A breakthrough in the world of medicine
Researchers at Yale University have devised a cell-protective fluid that restores blood circulation and other vital cellular functions to the organs and tissues of deceased pigs, even hours after their deaths. Pig organs are the most similar to human organs and are also used in transplants. The same technology can be applied to human organs to prevent their decomposition and to increase their availability for transplantation purposes.
“All cells do not die immediately, there is a more prolonged series of events,” said David Andrijevic, an associate research scientist in neuroscience at the Yale School of Medicine and co-lead author of the study. “It is a process in which you can intervene, stop, and restore some cellular function.”
BrainEx and OrganEx
Already in 2019, Yale researchers made a sensational discovery. They were able to revive the brain of a dead pig. The circulation and cellular functions of the dead brain were restored using a technology called BrainEx.
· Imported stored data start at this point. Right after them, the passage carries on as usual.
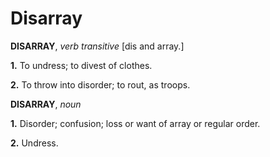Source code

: # Disarray

**DISARRAY**, _verb transitive_ \[dis and array.\]

**1.** To undress; to divest of clothes.

**2.** To throw into disorder; to rout, as troops.

**DISARRAY**, _noun_

**1.** Disorder; confusion; loss or want of array or regular order.

**2.** Undress.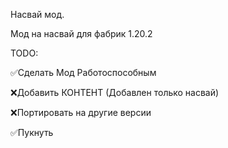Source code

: Насвай мод.

Мод на насвай для фабрик 1.20.2

TODO:

✅Сделать Мод Работоспособным

❌Добавить КОНТЕНТ (Добавлен только насвай)

❌Портировать на другие версии

✅Пукнуть

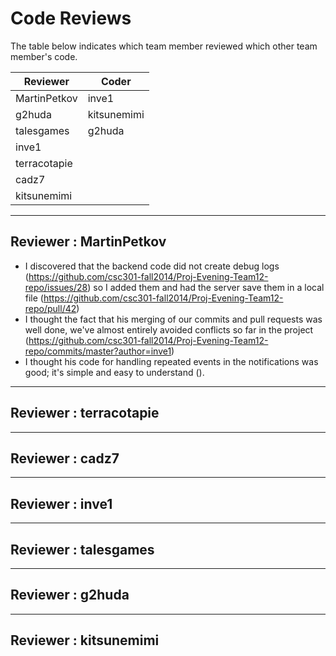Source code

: # Code Reviews

The table below indicates which team member reviewed which other team member's code.

| Reviewer | Coder |
| -------- | ----- |
| MartinPetkov |  inve1 |
| g2huda |  kitsunemimi |
| talesgames |  g2huda |
| inve1 |   |
| terracotapie |   |
| cadz7 |   |
| kitsunemimi |   |


-----

## Reviewer : MartinPetkov

* I discovered that the backend code did not create debug logs (https://github.com/csc301-fall2014/Proj-Evening-Team12-repo/issues/28) so I added them and had the server save them in a local file (https://github.com/csc301-fall2014/Proj-Evening-Team12-repo/pull/42)
* I thought the fact that his merging of our commits and pull requests was well done, we've almost entirely avoided conflicts so far in the project (https://github.com/csc301-fall2014/Proj-Evening-Team12-repo/commits/master?author=inve1)
* I thought his code for handling repeated events in the notifications was good; it's simple and easy to understand ().

-----

## Reviewer : terracotapie

-----

## Reviewer : cadz7

-----

## Reviewer : inve1

-----

## Reviewer : talesgames

-----

## Reviewer : g2huda

-----

## Reviewer : kitsunemimi

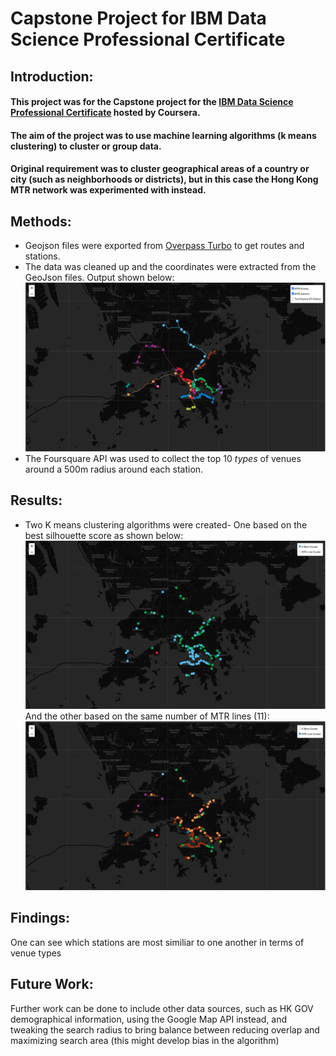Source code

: # Capstone Project for IBM Data Science Professional Certificate
## Introduction:
#### This project was for the Capstone project for the [IBM Data Science Professional Certificate](https://www.coursera.org/professional-certificates/ibm-data-science) hosted by Coursera.
#### The aim of the project was to use machine learning algorithms (k means clustering) to cluster or group data.
#### Original requirement was to cluster geographical areas of a country or city (such as neighborhoods or districts), but in this case the Hong Kong MTR network was experimented with instead.
## Methods:
- Geojson files were exported from [Overpass Turbo](https://overpass-turbo.eu/) to get routes and stations.
- The data was cleaned up and the coordinates were extracted from the GeoJson files. Output shown below:
![MTR network](https://github.com/prtlobo/Coursera_Capstone/blob/71d761c69841890073e9036d6b2497df321f32b2/MTR%20Routes%20and%20Stations.png)
- The Foursquare API was used to collect the top 10 *types* of venues around a 500m radius around each station.
## Results:
- Two K means clustering algorithms were created- One based on the best silhouette score as shown below:
![MTR Cluster K best](https://github.com/prtlobo/Coursera_Capstone/blob/b476b25f813ac2ff022b691cde159c202fdd2a9a/MTr%20Cluster%20K%20best.png)
And the other based on the same number of MTR lines (11): 
![MTR K Lines](https://github.com/prtlobo/Coursera_Capstone/blob/b476b25f813ac2ff022b691cde159c202fdd2a9a/MTR%20Cluster%20K%20Line.png)
## Findings:
One can see which stations are most similiar to one another in terms of venue types
## Future Work:
Further work can be done to include other data sources, 
such as HK GOV demographical information, using the Google Map API instead,
and tweaking the search radius to bring balance between reducing overlap and maximizing search area (this might develop bias in the algorithm)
The brain is the most complex organ in the body, and when they managed to revive the brain, they set themselves the goal of being able to revive other organs as well. They did it successfully. The researchers modified a version of BrainEx and named it OrganEx. When they applied this technology to a dead pig body, the key functions were still functioning in the individual organs. The heart, liver and kidneys were still functioning six hours after the treatment. The unique technology uses a device that pumps blood, air and a special liquid that suppresses blood clotting, inflammation and prevents cell death.
“We were also able to restore circulation throughout the body, which amazed us,” said Nenad Sestan, professor of neuroscience at Yale and coordinator of the project.
How was the research conducted?
OrganEx technology was applied to the bodies of six dead pigs. The bodies of these pigs were left lying around for an hour after death. When the hour was up, the scientists connected the pigs’ bodies to the unique technology and pumped a special fluid into their bodies for six hours. The heart, lungs and liver were intact and the cells of these organs did not die. Cells in the organs began to burn glucose, proving that they were still biologically active. Genes involved in metabolic repair were also active, but genes involved in death and trauma were repressed.
“Under the microscope, it was difficult to tell the difference between a healthy organ and one which had been treated with OrganEx technology after death,” Yale’s Zvonimir Vrselja said.
How will this technology help in medicine?
This technology can save many lives. It can be used to preserve the durability of the removed organs that are intended for transplantation. The lifespan of organs is limited after removal. For example, the heart and lungs last a maximum of 6 hours, the liver even 12 hours. Thanks to this technology, this time can be significantly extended. The technology can also be used to treat organs or tissues that are damaged by poor blood flow after a heart attack or stroke. This is another significant shift in the field of medicine.